## [Task description]
What is needed is every line of the data that includes the word "insuldiravi". Please copy each one.

%%

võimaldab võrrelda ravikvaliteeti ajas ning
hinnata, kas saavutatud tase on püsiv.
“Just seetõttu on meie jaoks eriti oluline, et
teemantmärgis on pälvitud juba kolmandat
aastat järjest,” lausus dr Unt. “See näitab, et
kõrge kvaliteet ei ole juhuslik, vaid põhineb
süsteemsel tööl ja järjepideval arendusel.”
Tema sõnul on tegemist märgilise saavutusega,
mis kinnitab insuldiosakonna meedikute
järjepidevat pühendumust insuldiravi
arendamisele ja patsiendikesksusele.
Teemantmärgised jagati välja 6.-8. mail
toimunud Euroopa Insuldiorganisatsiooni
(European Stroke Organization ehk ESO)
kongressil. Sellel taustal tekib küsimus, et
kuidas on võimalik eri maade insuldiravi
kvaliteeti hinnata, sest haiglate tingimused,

%%

## [Solution for this problem]
järjepidevat pühendumust insuldiravi
kuidas on võimalik eri maade insuldiravi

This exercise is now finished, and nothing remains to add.